Page text

Article 11 says that everyone has the right to freedom of peaceful assembly and to freedom of association with others, including the right to form and to join trade unions for the protection of his interests. The Inner House in Adams said that this article was engaged if a person was prohibited from doing something so long as he is a member of a particular association or is adversely treated by reason of his membership of it: para 81. But a restriction which prohibits an activity without reference to any association, with the result that persons cannot associate for the purpose of carrying it out, was in a different category: para 82. The Court of Appeal in R (Countryside Alliance) v Attorney General, in agreement with the Lord Ordinary in this case at 2004 SC 78, para 80, was of the same opinion. All the Act did was to prohibit a particular activity once the participants had assembled: para 107. In my opinion this is not a sufficient answer to the argument that the claimants are within the protection of article 11.
The principles on which the right of assembly has evolved have largely been developed in the context of political demonstrations: Clayton and Tomlinson, The Law of Human Rights (2000), para 16.57. The two freedoms referred to in article 11 – the freedom of peaceful assembly and the freedom of association with others – may overlap, as where people assemble or move in procession in support of their right to belong to a trade union. The right to exercise these freedoms, combined with the freedom to hold opinions and the freedom to express them guaranteed by article 10, is essential to the proper functioning of a modern democracy. Taken together they provide protection for persons who, without belonging to any particular association or without any previously conceived plan or purpose, assemble for the purposes of a demonstration on a matter of public interest. In the field of public protest it would, I think, be wrong to say that the article had no application because the activity on which they were engaged did not begin until after the participants had assembled.

Instructions to follow
In the passage on article 11, which article guarantees the freedom to hold opinions and to express them?

Material provided

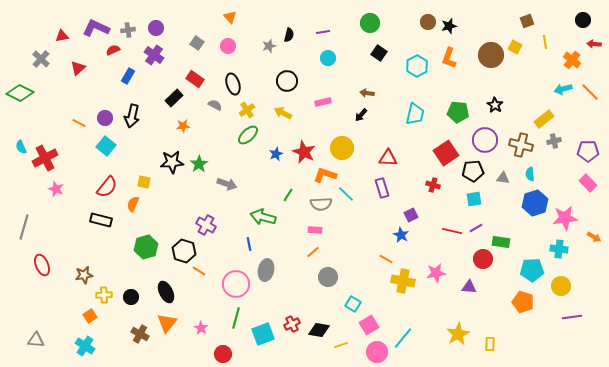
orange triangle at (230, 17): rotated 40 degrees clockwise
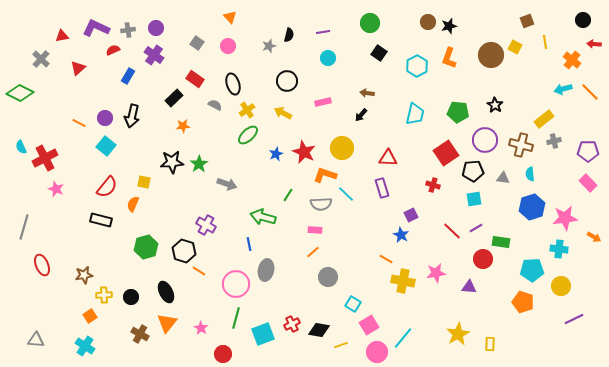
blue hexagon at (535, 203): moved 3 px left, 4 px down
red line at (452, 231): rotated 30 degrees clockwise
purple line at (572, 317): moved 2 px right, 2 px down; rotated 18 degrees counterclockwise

Exercise output
Article 10.